In the summer of 1943, she began writing the autobiographically inspired drama The Years Between about the unexpected
return of a senior officer, thought killed in action, who finds that his wife has taken his seat as Member of Parliament and has
started a romantic relationship with a local farmer. It was first staged at the Manchester Opera House in 1944 and then
transferred to London, opening at Wyndham's Theatre on 10 January 1945, starring Nora Swinburne and Clive Brook. The
production, directed by Irene Hentschel, became a long-running hit, completing 617 performances. After 60 years of
neglect, it was revived by Caroline Smith at the Orange Tree Theatre in Richmond upon Thames on 5 September 2007,
starring Karen Ascoe and Mark Tandy.[6]
Better known is her third play, September Tide, about a middle-aged woman whose bohemian artist son-in-law falls for
her. The central character of Stella was originally based on Ellen Doubleday and was merely what Ellen might have been in
an English setting and in a different set of circumstances. Again directed by Irene Hentschel, it opened at the Aldwych
Theatre on 15 December 1948 with Gertrude Lawrence as Stella, enjoying a run of 267 performances before closing at the
beginning of August 1949. It was to lead to a close personal and social relationship between Daphne and Gertrude.
Since then, September Tide has received occasional revivals, most recently at the Comedy Theatre in London in January
1994, starring film and stage actress Susannah York as Stella with Michael Praed as the saturnine young artist. Reviewing
the production for the Richmond & Twickenham Times, critic John Thaxter wrote: "The play and performances delicately
explore their developing relationship. And as the September gales batter the Cornish coast, isolating Stella's cottage from the
outside world, she surrenders herself to the truth of a moment of unconventional tenderness."
In 2005, "September Tide" adapted by Moya O'Shea and Produced/Directed by Tracey Neale was broadcast on BBC
Radio 4 and starred Paula Wilcox as Stella and Jonathan Firth as Evan. It has since been repeated on BBC 7.
Personal names, titles and honours
She was known as Daphne du Maurier from 1907 to 1932 when she became Mrs Frederick Browning while writing as
Daphne du Maurier (1932–1946). She was titled Lady Browning; Daphne du Maurier (1946–1969). Later, on receiving
the honorific Dame Commander of the Order of the British Empire, she was Lady Browning; Dame Daphne du Maurier
DBE (1969–1989).
────
- What is needed -
Please reproduce word for word everything in the du Maurier passage above from "Personal names, titles" down to "DBE (1969–1989).".

- Data extract -
────
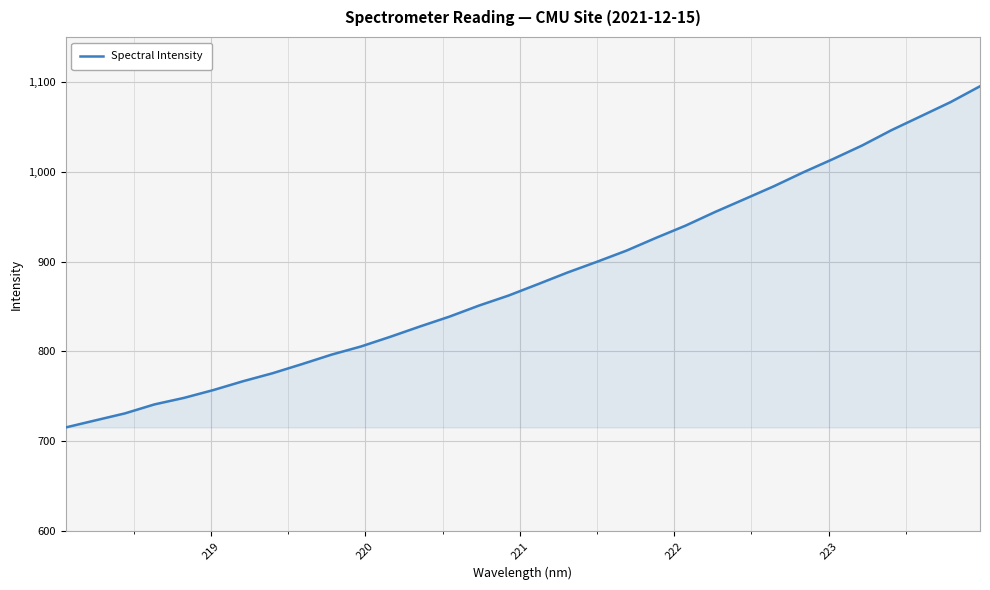

What is the difference between the maximum and minimum values?

379.7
────
- Task result -
Personal names, titles and honours
She was known as Daphne du Maurier from 1907 to 1932 when she became Mrs Frederick Browning while writing as
Daphne du Maurier (1932–1946). She was titled Lady Browning; Daphne du Maurier (1946–1969). Later, on receiving
the honorific Dame Commander of the Order of the British Empire, she was Lady Browning; Dame Daphne du Maurier
DBE (1969–1989).